Naturally, the entire world – or, at least, its mass media – has seemingly decided that “Slava Ukraini” is the front runner for Webster’s 2022 Word of the Year (“vaccine” won in 2021 and “pandemic” won in 2020). Volodyamort Putler™ is Literally Trump™ now, and the Russians are getting canceled left and right.

And one of the outfits canceling Russia?


That’s right: The world’s second largest crypto exchange – and the largest crypto exchange in America – has locked a reported 25,000 Russians out of their crypto accounts. These peoples’ funds are effectively seized.

Per Bloomberg (emphasis added):

Cryptocurrency trading platform Coinbase Global Inc. said it blocked over 25,000 wallet addresses related to Russian individuals or entities that it believes to be engaging in illicit activity.

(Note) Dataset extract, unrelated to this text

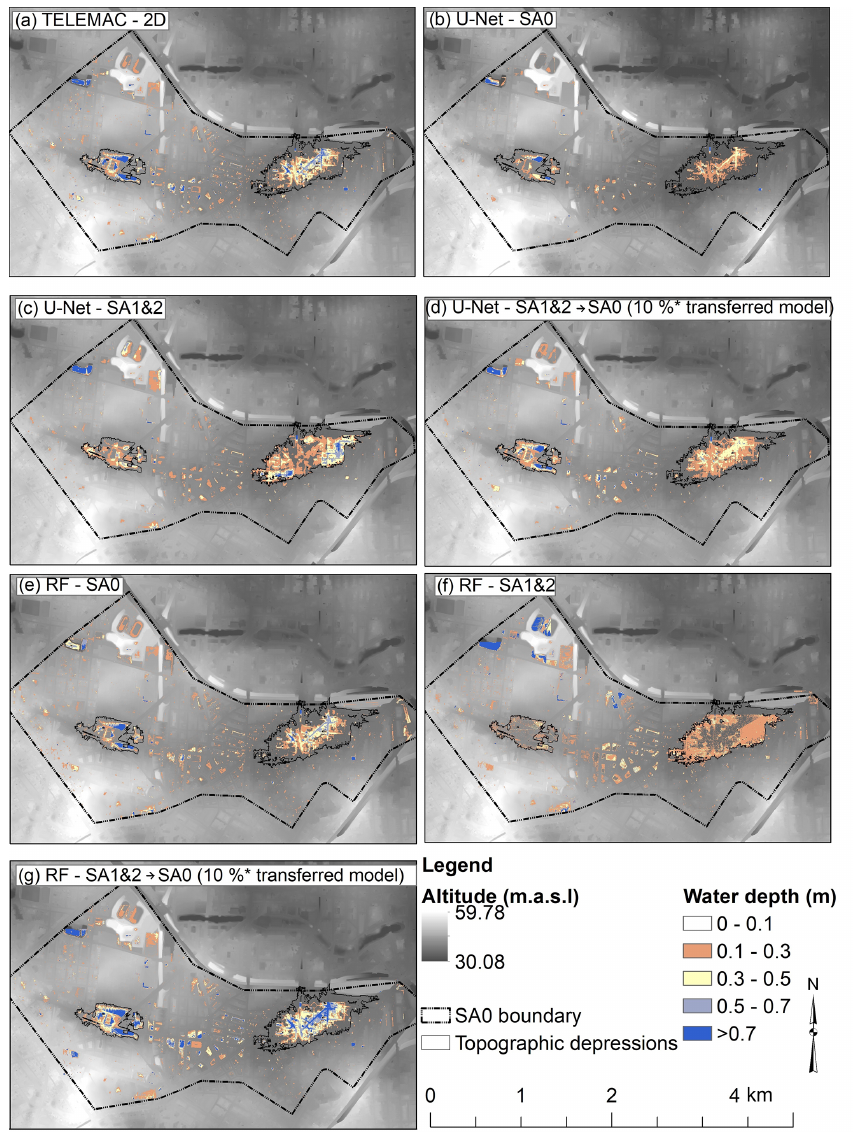
Figure 6. Comparison of water depths from different models and TELEMAC-2D model for a 100mm precipitation event for SA0. The figure highlights the boundary of two topographic depressions within SA0 where runoff accumulates. The altitude is shown in the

The blocked addresses represent about 0.2% of Coinbase’s 11.4 million monthly transacting users, based on 2021 data. In a company blog, Paul Grewal, Coinbase’s chief legal officer, said the largest U.S. crypto exchange has banned access for sanctioned individuals and is using blockchain analytics to identify addresses potentially linked to them, which it also adds to an internal blocklist.

“Today, Coinbase blocks over 25,000 addresses related to Russian individuals or entities we believe to be engaging in illicit activity, many of which we have identified through our own proactive investigations,” Grewal wrote. “We shared them with the government to further support sanctions enforcement.”

Whether you support Ukraine or Russia or are simply a passive observer of the world at large, this is not something anyone should accept.

See, Coinbase is actually policing its users and is blocking those it merely suspects – based on unpublished and undisclosed criteria – to be…what exactly? KGB agents? High-level authorities in the Russian Federation? S-s-s-spies? People on Twitter with conservative isolationist or Russian nationalistic opinions? Freedom Convoy truckers? Freedom Convoy donors?

Sure, Coinbase claims it isn’t going to institute a blanket ban on Russian users. At least, not right yet.

In a statement to Reuters, a Coinbase spokesperson qualified the company’s stance in a particularly troubling way (emphasis again added):

At this time, we will not institute a blanket ban on all Coinbase transactions involving Russian addresses.

Well, there’s always tomorrow.

We’ve said it many times before – practically on every crypto page among our online betting banking primers – but it bears repeating:

You should never keep your crypto on the exchange where you buy it unless you’re actively trading the stuff and taking particular financial advantage of the exchange platform. If you’re buying crypto to hold/invest or to use for purchasing goods or funding services online, your very first action should be to move your crypto off your exchange and into a private, non-custodial wallet.

No citizen of any nation wants to be punished – financially or otherwise – for the actions (or even the perceived actions) of a bunch of “their” government officials on the world stage.

Coinbase just set crypto back several years, and it’s up to the other big exchanges to resist this kind of outrageous overreach.

Don’t let these creeps scare you off getting started buying and betting with cryptocurrency. Just make sure you don’t let them “manage” your funds for you.